Consider the volume of complaints and grievances at all levels from different sectors of the population. At the family level, the death of one celebrity resulted in his children and their stepmother fighting for the will. Recently, three brothers from a big family business listed on the stock market fought for shares and authority in their business. In the property sector, the announcement of an annual supply of 85,000 units was bad timing as it coincided with the fall of the property market. Property holders grumbled as the property price plummeted, while property developers could not sell as there was market overlap between government supplies in the form of the home ownership scheme and private supplies in similar size properties. The bankruptcy rate jumped, though it was argued that the mild penalty from bankruptcy would have been exploited so as to get rid of debts in a short period of time.

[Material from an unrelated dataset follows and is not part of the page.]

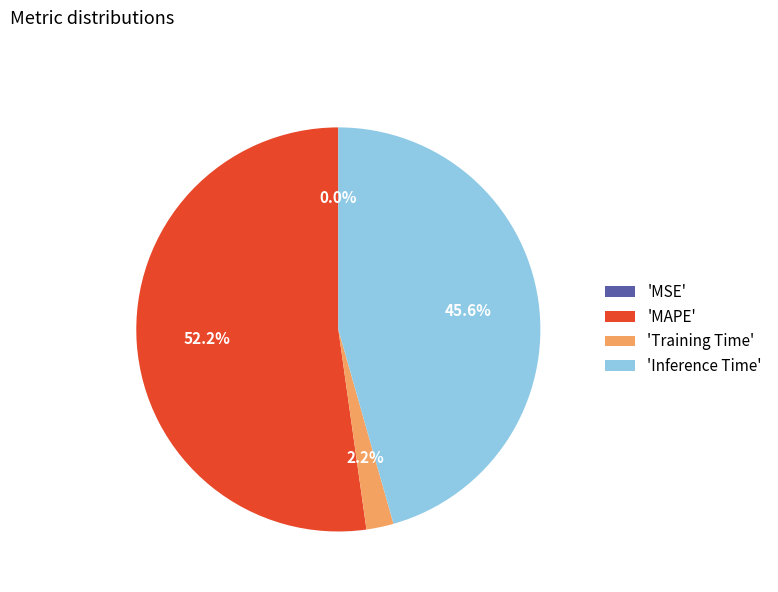

What percentage is NOT represented by 'MAPE'?

47.8%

Environmentalists complained and recommended no further developments, including the lowering of tall buildings, using less energy, reducing the amount of garbage and so on, despite the city being a business and tourist center, where even the Disneyland and fast food restaurants would have generated much garbage on a daily basis. It has turned into environmental protectionism that might have reduced development potential in Hong Kong. Much of the business sector is still talking about investment on the Chinese mainland, knowing that investment in Hong Kong is drying out. Recently, one vocal business person even complained openly that our financial secretary has not been doing his part. On the contrary, the labor sector has successfully fought for the minimum wage, and it is yet to see if it hurts Hong Kong's competitiveness if wages are not paid according to productivity.

As a result of economic hardship, government policies have become oriented to solve short-term ills, rather than a long-term strategic path for the economy. It has become popular to talk about economic integration with the mainland economy, but the difference in economic systems will need time to merge. Welfare expenditure keeps rising, and its advocates still complain of a lack of welfare expenditure and subsidies. If nothing more long-term is done, the Hong Kong economy is turning from an external-oriented to an internal-oriented economy, whereby our physical export is falling, as industrially we become a vacuum, and depend narrowly on the property and financial sectors only. And when our fiscal surplus has been dried out by greater government expenditure, Hong Kong could soon become a "dependent" economy.

There have certainly been many debates and demonstrations on the political front. Instead of consolidating the Hong Kong system, governance in Hong Kong has often been personality-driven and cases of cronyism have been identified. The "One Country, Two Systems" framework is meant to promote, preserve and consolidate Hong Kong's capitalist system, yet different leaders may interpret the concept differently.